- **ASSIGNMENT**
From the entries below, return exactly the lines beginning at the one that contains "thumb cmc: (1116, 448)" and ending at the one that contains "ring pip: (1168, 470)", both of them included, and only those lines.

Bounding box coordinate data:

/---

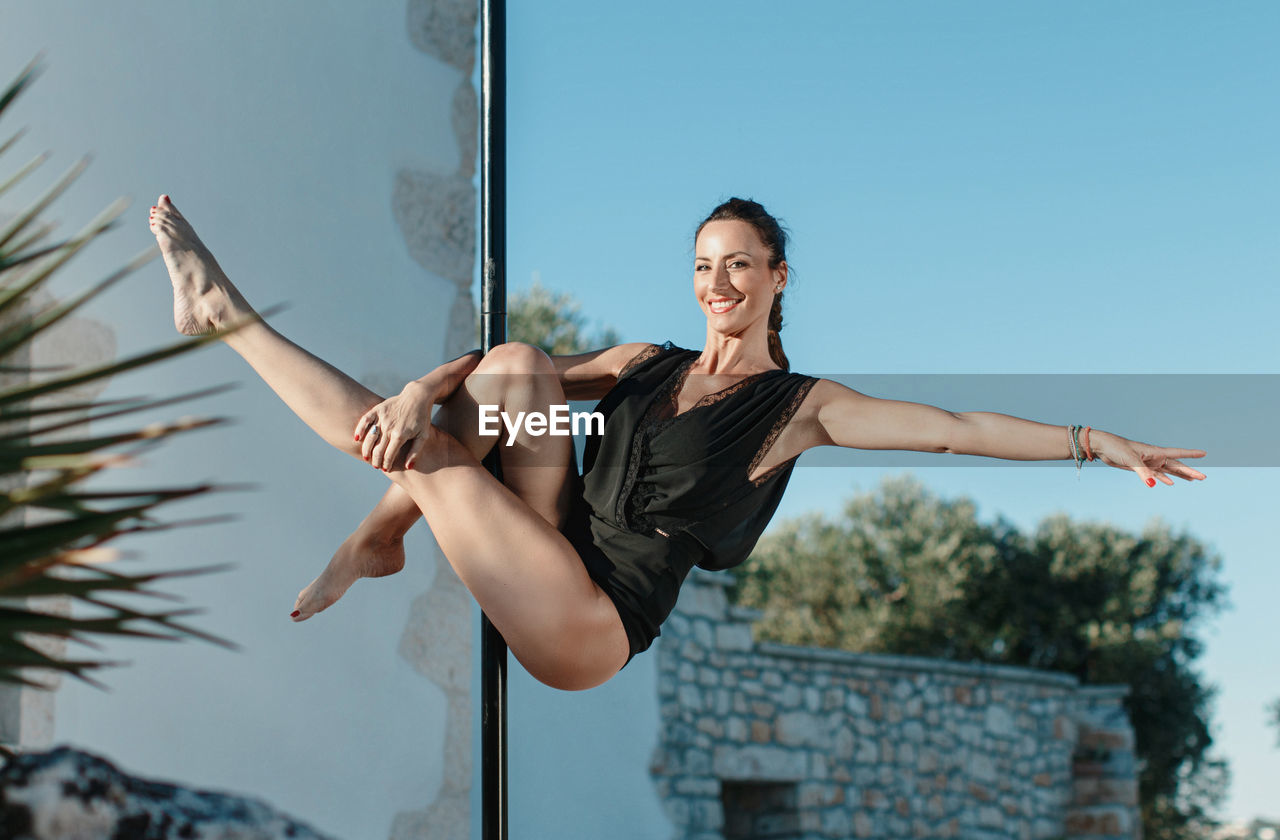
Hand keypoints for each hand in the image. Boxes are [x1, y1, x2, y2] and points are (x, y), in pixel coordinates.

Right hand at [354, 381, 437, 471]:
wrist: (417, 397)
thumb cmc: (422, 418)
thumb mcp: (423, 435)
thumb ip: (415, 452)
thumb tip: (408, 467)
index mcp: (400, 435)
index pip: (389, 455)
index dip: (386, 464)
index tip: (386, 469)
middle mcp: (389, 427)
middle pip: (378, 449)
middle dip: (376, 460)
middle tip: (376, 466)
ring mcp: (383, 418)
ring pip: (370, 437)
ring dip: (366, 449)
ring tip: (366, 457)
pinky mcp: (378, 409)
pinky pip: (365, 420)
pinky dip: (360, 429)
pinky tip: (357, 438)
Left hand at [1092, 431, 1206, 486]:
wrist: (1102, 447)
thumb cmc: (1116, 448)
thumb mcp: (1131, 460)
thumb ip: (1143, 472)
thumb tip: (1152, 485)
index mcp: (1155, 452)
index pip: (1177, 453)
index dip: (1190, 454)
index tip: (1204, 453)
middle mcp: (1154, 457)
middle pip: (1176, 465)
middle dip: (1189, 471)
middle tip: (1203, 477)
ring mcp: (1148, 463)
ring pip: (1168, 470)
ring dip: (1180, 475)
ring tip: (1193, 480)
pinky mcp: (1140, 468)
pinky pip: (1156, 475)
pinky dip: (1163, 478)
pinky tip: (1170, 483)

\---
/---

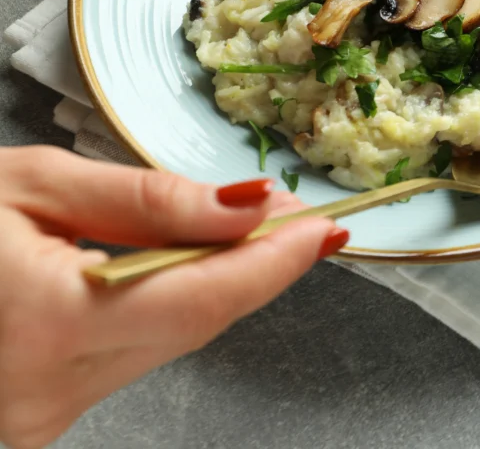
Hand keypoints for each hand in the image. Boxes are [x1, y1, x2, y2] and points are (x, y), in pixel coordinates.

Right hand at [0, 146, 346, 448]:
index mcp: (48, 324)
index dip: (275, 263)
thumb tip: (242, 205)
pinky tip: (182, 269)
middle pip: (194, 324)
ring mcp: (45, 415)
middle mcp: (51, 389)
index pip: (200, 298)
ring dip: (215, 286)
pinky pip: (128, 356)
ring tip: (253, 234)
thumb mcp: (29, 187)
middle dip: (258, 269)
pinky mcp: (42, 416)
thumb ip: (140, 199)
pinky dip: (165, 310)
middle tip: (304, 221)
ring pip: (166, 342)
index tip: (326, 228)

\---

- **SOLVED EXERCISE**
thumb cmc: (1116, 448)
thumb mcp: (1131, 460)
thumb ip: (1143, 472)
thumb tip: (1152, 485)
index mcp: (1155, 452)
index pip: (1177, 453)
index dip: (1190, 454)
index tip: (1204, 453)
middle mcp: (1154, 457)
middle pip: (1176, 465)
middle dip: (1189, 471)
middle tip: (1203, 477)
ring mcp: (1148, 463)
ring pip: (1168, 470)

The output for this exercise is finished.